Monday, February 03, 2020

And This, Kids, Is Why We Can't Have Nice Things



It's not just that governments don't tax enough. It's that they don't tax big incomes and big wealth nearly enough. Economist and professor Richard Wolff argues that modern global capitalism is theft on a massive scale.

In modern capitalism, governments routinely borrow money. They do this to finance budget deficits that occur when governments raise less in taxes than they spend. Governments also borrow to invest in long-term projects of economic development. The swindling occurs when the lenders and borrowers—usually private financiers and career politicians—negotiate loans that serve their own particular interests at the expense of the taxpayers who eventually cover the costs of repaying the government’s loans plus interest on them. 
If governments raised enough taxes to cover their desired levels of spending, they would not need to borrow. Taxes imposed on the wealthiest corporations and individuals would be the most equitable strategy. The corporate wealthy protest, of course, threatening that if taxed, they might reduce their contributions to the economy (investing less, etc.). Most government politicians sympathize with those protests. Many come from the ranks of the wealthiest corporations and individuals (or aspire to join them). They share similar ideologies and depend on campaign donations from them. Compliant politicians typically exaggerate the negative aspects of taxing corporations and the rich. They rarely compare them to the negative effects of the alternatives: taxing middle and lower income people more or cutting government spending.
I can't quite explain it but I just keep coming back to a finance minister, a really rich guy, working for a trust fund boss, who blithely consigns the public to a future of "job churn." What was his name?
...
Deficit finance—the polite veneer for this swindle—deepens inequality in the United States and everywhere else it is practiced. It redistributes wealth from the mass of people (taxpayers) to the richest who “save” by means of lower taxes and then “invest” those “savings” in government loans. In transferring money from the many to a few, deficit finance operates like a lottery.
Keep these thoughts in mind when the major impacts of climate change arrive and we can no longer afford to ignore them. By then we'll be playing a deep game of "catch up" and the costs we have so successfully fended off will be far greater. That's when you'll see the PPP scam, the public-private-partnership game at full bore.

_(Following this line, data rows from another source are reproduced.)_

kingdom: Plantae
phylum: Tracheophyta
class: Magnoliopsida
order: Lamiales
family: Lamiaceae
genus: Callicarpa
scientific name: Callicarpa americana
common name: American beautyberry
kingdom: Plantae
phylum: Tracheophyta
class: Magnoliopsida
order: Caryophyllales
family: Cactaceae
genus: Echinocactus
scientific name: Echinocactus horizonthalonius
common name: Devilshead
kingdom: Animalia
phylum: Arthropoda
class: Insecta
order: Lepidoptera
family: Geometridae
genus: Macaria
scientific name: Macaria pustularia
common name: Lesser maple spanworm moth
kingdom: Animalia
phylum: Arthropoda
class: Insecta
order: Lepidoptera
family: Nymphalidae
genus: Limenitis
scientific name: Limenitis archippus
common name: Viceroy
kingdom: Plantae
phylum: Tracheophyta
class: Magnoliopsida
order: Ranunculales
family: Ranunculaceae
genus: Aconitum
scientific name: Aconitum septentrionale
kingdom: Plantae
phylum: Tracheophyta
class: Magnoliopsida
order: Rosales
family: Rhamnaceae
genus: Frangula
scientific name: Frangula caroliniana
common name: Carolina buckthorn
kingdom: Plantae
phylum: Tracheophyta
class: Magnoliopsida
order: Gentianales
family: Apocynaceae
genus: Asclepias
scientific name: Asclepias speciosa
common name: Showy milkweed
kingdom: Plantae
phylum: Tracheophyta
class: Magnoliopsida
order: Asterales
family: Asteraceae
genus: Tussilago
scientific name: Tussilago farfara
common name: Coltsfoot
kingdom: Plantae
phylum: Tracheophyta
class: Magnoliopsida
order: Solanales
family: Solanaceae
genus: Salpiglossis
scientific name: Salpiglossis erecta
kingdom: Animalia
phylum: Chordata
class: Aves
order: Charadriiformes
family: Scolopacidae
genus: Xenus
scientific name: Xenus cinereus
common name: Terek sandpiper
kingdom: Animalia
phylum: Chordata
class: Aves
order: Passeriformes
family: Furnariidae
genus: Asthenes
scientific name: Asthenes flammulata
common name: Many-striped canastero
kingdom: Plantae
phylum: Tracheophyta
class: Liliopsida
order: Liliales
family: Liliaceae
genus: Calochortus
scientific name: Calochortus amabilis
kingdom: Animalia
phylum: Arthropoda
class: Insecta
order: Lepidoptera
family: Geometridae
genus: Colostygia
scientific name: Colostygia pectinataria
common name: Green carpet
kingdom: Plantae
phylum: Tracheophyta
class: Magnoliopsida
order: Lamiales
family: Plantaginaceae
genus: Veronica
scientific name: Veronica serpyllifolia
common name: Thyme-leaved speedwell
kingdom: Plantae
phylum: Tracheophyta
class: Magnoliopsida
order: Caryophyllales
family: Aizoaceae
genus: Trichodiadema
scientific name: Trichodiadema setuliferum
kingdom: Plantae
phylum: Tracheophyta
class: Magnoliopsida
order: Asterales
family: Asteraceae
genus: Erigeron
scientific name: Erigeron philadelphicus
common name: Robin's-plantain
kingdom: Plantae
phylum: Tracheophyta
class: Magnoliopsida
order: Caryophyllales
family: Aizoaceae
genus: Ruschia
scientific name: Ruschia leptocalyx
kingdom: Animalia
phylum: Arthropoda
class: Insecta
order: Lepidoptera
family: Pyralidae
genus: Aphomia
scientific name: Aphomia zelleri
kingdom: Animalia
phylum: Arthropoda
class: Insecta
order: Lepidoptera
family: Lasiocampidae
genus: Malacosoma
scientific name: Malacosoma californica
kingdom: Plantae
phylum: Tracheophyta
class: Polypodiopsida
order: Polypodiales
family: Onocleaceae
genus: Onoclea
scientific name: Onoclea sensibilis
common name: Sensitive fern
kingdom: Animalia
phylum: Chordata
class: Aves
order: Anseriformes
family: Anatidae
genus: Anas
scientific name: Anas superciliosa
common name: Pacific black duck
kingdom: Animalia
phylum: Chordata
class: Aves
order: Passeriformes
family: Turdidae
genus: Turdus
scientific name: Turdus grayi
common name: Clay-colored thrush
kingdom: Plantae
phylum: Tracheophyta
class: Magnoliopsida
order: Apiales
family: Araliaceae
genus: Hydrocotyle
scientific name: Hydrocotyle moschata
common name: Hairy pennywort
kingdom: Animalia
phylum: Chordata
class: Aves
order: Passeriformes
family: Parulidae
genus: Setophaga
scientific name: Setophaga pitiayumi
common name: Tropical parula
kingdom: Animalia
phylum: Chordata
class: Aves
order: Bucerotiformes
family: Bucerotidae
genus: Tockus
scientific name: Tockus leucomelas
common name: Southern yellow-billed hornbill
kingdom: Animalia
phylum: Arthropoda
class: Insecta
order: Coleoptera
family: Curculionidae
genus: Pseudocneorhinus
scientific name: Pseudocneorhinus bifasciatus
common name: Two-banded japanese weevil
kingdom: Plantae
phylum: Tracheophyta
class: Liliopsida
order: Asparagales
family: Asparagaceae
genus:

I know, I know - the photo identifies Wolff as a Marxist economist. Well, unless you've had your head buried in the turnip patch, you should know that a good bit of what Marx wrote and we angrily denounced for decades, is coming to pass.  Even prominent, mainstream economists such as Nouriel Roubini admit as much.

1 comment:

John B. said...

The zero-hour model works best for whatever it is that Morneau Shepell does for its share of the cake. If I don't really know what that is, I guess I can't expect that a guy like Justin would.